Not lost - just no idea where I am
Oct 2, 2011
4,312
113
Florida
absolutely fundamentals/skills are key. I generally only moved on to situational stuff after a couple of games, and never more than 30 minutes, normally more like 20. and I always tried to touch upon situations from games where mistakes happened, and we went through and practiced what should have happened.
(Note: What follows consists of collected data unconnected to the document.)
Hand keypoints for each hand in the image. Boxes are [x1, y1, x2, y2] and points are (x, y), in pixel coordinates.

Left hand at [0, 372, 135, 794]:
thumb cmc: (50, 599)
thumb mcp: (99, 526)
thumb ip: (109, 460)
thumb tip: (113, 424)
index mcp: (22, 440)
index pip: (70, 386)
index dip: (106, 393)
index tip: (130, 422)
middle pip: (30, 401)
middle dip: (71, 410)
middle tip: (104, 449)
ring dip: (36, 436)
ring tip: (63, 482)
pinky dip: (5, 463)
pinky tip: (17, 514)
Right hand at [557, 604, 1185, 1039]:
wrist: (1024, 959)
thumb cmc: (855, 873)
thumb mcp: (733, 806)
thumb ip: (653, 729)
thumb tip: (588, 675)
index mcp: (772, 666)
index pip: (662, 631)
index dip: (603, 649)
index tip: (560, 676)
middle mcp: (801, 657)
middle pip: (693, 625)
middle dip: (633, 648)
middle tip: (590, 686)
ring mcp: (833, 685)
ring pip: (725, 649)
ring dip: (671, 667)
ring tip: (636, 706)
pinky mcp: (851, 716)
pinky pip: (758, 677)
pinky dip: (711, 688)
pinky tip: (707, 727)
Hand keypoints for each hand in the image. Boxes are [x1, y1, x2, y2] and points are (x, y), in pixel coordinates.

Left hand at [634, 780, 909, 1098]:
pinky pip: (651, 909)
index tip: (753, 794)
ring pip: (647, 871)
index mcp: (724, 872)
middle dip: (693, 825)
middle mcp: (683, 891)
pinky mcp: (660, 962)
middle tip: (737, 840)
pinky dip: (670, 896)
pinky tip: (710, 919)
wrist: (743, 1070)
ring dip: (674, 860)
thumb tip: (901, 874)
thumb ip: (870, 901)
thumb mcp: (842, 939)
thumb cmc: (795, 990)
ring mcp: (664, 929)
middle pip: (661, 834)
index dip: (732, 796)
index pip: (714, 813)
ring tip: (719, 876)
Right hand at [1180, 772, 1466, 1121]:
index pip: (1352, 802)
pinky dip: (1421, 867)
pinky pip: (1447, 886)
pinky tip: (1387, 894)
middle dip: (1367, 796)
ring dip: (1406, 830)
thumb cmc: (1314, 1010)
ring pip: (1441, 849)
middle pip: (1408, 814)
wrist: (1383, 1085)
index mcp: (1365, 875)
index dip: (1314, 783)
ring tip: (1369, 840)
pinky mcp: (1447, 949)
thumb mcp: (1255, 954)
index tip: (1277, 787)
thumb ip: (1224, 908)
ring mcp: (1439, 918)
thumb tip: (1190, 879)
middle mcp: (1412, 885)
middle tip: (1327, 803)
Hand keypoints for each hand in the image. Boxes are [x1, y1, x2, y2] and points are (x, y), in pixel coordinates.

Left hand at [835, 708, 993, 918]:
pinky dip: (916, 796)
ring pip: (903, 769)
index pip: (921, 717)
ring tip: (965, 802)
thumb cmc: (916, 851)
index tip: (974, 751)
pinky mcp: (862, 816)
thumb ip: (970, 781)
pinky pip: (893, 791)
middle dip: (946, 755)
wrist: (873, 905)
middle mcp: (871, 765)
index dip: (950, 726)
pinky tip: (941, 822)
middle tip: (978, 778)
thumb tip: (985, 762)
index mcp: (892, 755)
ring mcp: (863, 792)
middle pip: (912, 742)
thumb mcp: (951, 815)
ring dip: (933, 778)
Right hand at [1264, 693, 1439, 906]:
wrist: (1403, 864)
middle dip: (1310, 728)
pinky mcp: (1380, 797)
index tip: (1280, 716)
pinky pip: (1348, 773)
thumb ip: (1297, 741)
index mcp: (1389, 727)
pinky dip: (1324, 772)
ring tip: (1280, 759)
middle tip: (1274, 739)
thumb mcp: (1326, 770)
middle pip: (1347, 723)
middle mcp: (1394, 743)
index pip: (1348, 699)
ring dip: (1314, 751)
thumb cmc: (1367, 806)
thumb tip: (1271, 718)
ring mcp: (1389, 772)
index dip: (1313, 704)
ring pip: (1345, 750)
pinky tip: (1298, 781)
Seriously this is a bit of a waste of time in rec because it is very likely the situation (especially weird or rare ones) will not happen again during the season or if it does they will forget it anyway. Better off running the scrimmages and have them run into more and more situations that they have to figure out on the fly. "Little Susie is out because she didn't wait for the flyball to be caught" is all you need to say after it happens. You don't need to do it 50 times in a row to hope it sinks in - that will come up enough in scrimmages that they will see it and also "Little Susie" will remember much easier that she got out that way because it actually happened and there was a consequence to remember (not just a drill). If you need to recreate a scenario, then you can do that - put runners on, hit a fly ball for the fielders, simulate drop 3rd pitch, etc, etc... Do it every few plays to keep it from being repetitive... and so on. It will keep their attention a lot better and it is way more interesting than listening to a coach talk at length about something that happened in the previous game (which they have probably forgotten anyway).